+++ Listed entries

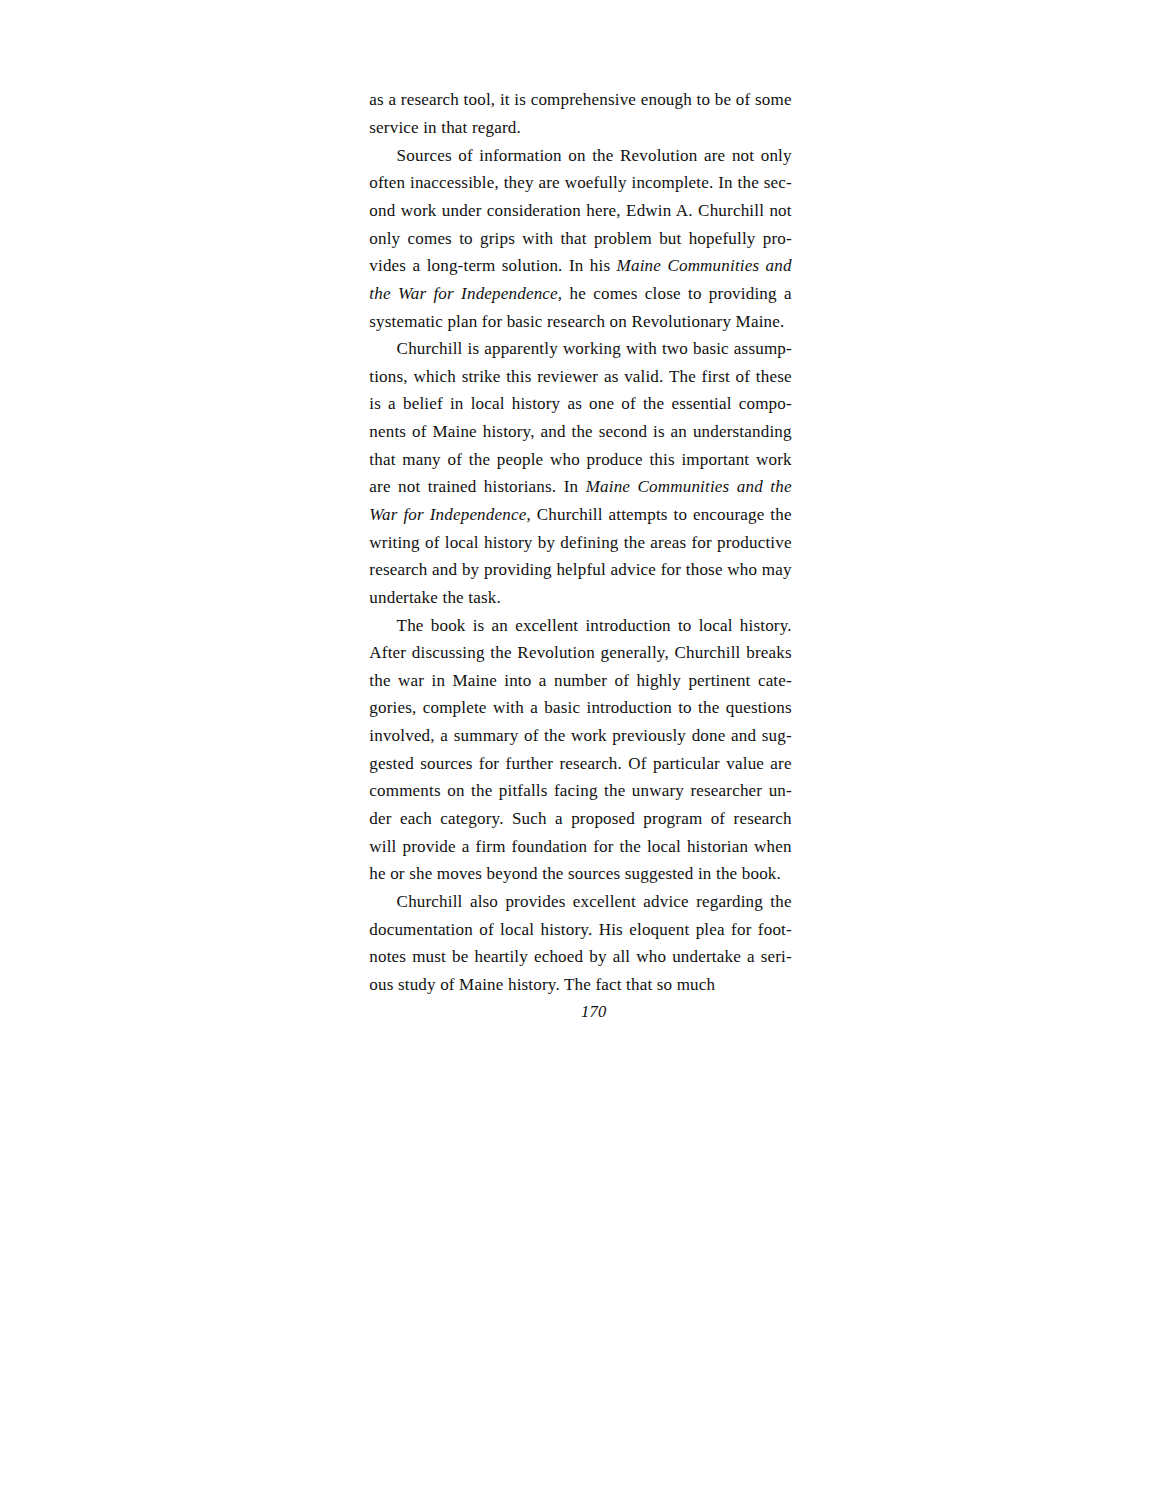as a research tool, it is comprehensive enough to be of some service in that regard.
Sources of information on the Revolution are not only often inaccessible, they are woefully incomplete. In the second work under consideration here, Edwin A. Churchill not only comes to grips with that problem but hopefully provides a long-term solution. In his Maine Communities and the War for Independence, he comes close to providing a systematic plan for basic research on Revolutionary Maine.
Churchill is apparently working with two basic assumptions, which strike this reviewer as valid. The first of these is a belief in local history as one of the essential components of Maine history, and the second is an understanding that many of the people who produce this important work are not trained historians. In Maine Communities and the War for Independence, Churchill attempts to encourage the writing of local history by defining the areas for productive research and by providing helpful advice for those who may undertake the task.
The book is an excellent introduction to local history. After discussing the Revolution generally, Churchill breaks the war in Maine into a number of highly pertinent categories, complete with a basic introduction to the questions involved, a summary of the work previously done and suggested sources for further research. Of particular value are comments on the pitfalls facing the unwary researcher under each category. Such a proposed program of research will provide a firm foundation for the local historian when he or she moves beyond the sources suggested in the book.
Churchill also provides excellent advice regarding the documentation of local history. His eloquent plea for footnotes must be heartily echoed by all who undertake a serious study of Maine history. The fact that so much
170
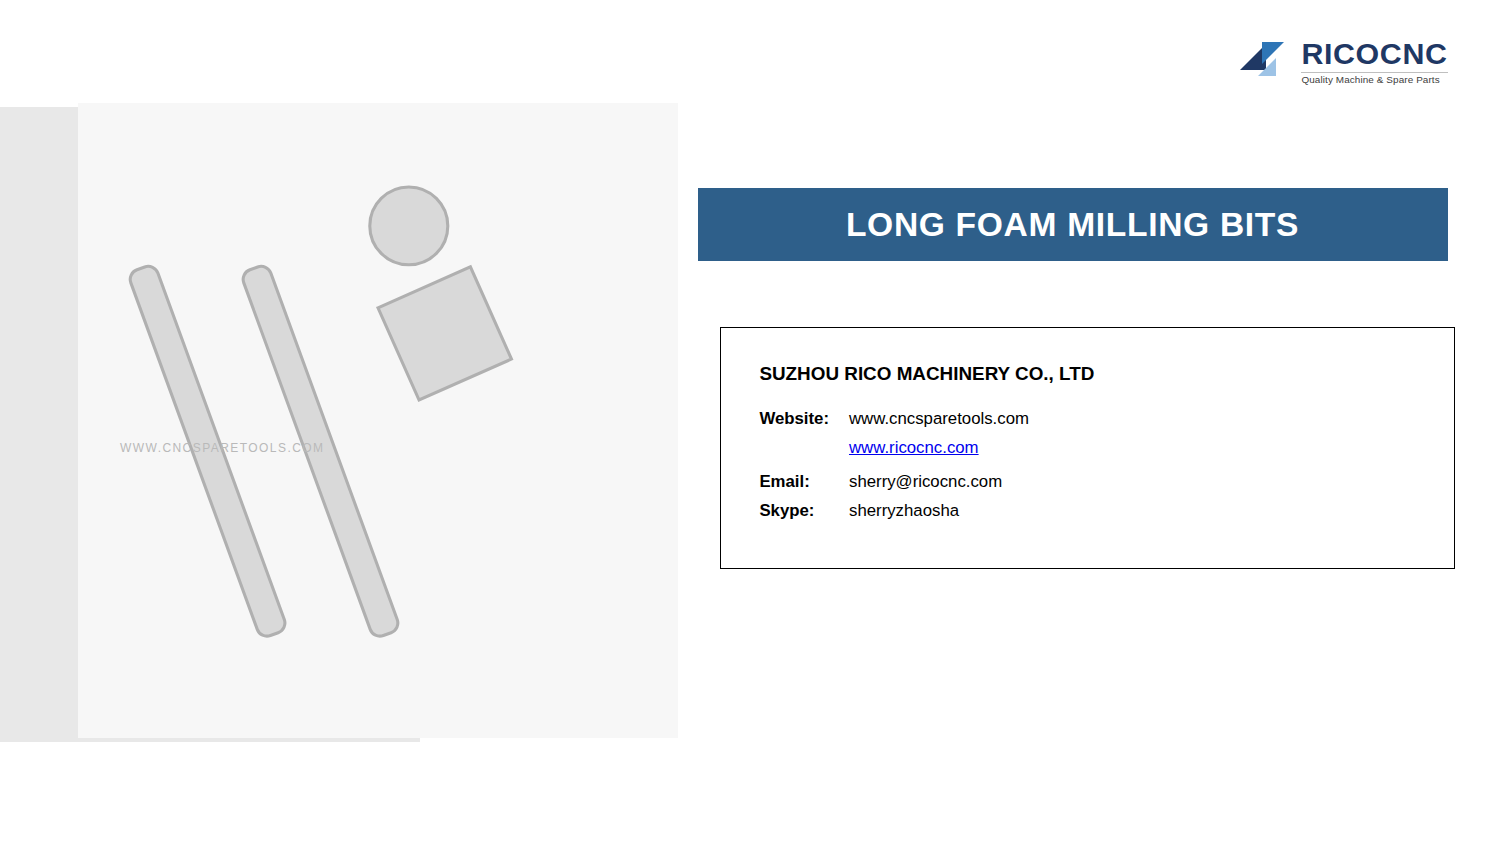RICOCNC
Quality Machine & Spare Parts
WWW.CNCSPARETOOLS.COM
LONG FOAM MILLING BITS
SUZHOU RICO MACHINERY CO., LTD
Website:
www.cncsparetools.com
www.ricocnc.com
Email:
sherry@ricocnc.com
Skype:
sherryzhaosha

++++++

- **Work instructions**
Please return only the lines from the top of the data through the line with "Churchill is apparently", exactly as written, and drop every picture.

- **Exercise response**
as a research tool, it is comprehensive enough to be of some service in that regard.
Sources of information on the Revolution are not only often inaccessible, they are woefully incomplete. In the second work under consideration here, Edwin A. Churchill not only comes to grips with that problem but hopefully provides a long-term solution. In his Maine Communities and the War for Independence, he comes close to providing a systematic plan for basic research on Revolutionary Maine.
Churchill is apparently working with two basic assumptions, which strike this reviewer as valid. The first of these is a belief in local history as one of the essential components of Maine history, and the second is an understanding that many of the people who produce this important work are not trained historians. In Maine Communities and the War for Independence, Churchill attempts to encourage the writing of local history by defining the areas for productive research and by providing helpful advice for those who may undertake the task.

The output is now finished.